Exercise 4: Optional for bonus points
1. Optimize the performance of the network
It would be interesting to discover what is the best possible performance achievable by a k-layer fully connected network on CIFAR-10. From a quick search of the web it seems the best performance of a fully connected network on CIFAR-10 is 78%. The details of this network are available at How far can we go without convolution: Improving fully connected networks by Lin, Memisevic and Konda.
Here are some tricks/avenues you can explore to help bump up performance:
(a) Train for a longer time and use your validation set to make sure you don’t overfit or keep a record of the best model before you begin to overfit.
(b) Do a more exhaustive random search to find good values for the amount of regularization, the learning rate.
(c) Do a more thorough search to find a good network architecture. Does making the network deeper improve performance?
(d) It has been empirically reported in several works that you get better performance by the final network if you apply batch normalization to the scores after the non-linear activation function has been applied. You could investigate whether this is the case.
(e) Apply dropout to your training if you have a high number of hidden nodes and you feel you need more regularization.

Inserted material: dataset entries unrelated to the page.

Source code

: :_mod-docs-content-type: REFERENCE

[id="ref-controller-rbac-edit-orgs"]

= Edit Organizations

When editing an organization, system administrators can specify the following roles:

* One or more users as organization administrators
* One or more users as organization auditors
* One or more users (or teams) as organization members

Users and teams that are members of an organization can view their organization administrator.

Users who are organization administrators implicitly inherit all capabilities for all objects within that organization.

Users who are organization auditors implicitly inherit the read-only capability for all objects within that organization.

(f) Augment your training data by applying small random geometric and photometric jitter to the original training data. You can do this on the fly by applying a random jitter to each image in the mini-batch before doing the forward and backward pass.
Bonus Points Available: 2 points (if you complete at least 3 (beyond using all the training data) improvements - you can follow my suggestions, think of your own or some combination of the two.)
To get the bonus point you must submit
(a) Your code.
(b) Pdf document reporting on your trained network with the best test accuracy, what improvements you made and which ones brought the largest gains (if any!).
Train network using a different activation to ReLu Use one of the other activation functions described in the lecture notes and build your network based on this. See how it changes the network’s performance. Does it make things better or worse? Did you have to implement the slightly more involved version of batch normalization, where you also scale and shift the activation scores? If you don’t, with simple batch normalization you run the risk that for sigmoid activation functions you constrain the inputs to the linear regime of the sigmoid. Check out the journal version of the Batch Normalization paper Batch Normalization: Accelerating Deep Network Training by Reducing Internal Covariate Shift by Ioffe and Szegedy for details.
Bonus Points Available: 2 points
To get the bonus points you must submit
(a) Your code for computing the gradients.
(b) Pdf document comparing the test accuracy of the network trained with the non-ReLu activation function compared to the same network with a ReLu activation function for several sensible training parameter settings.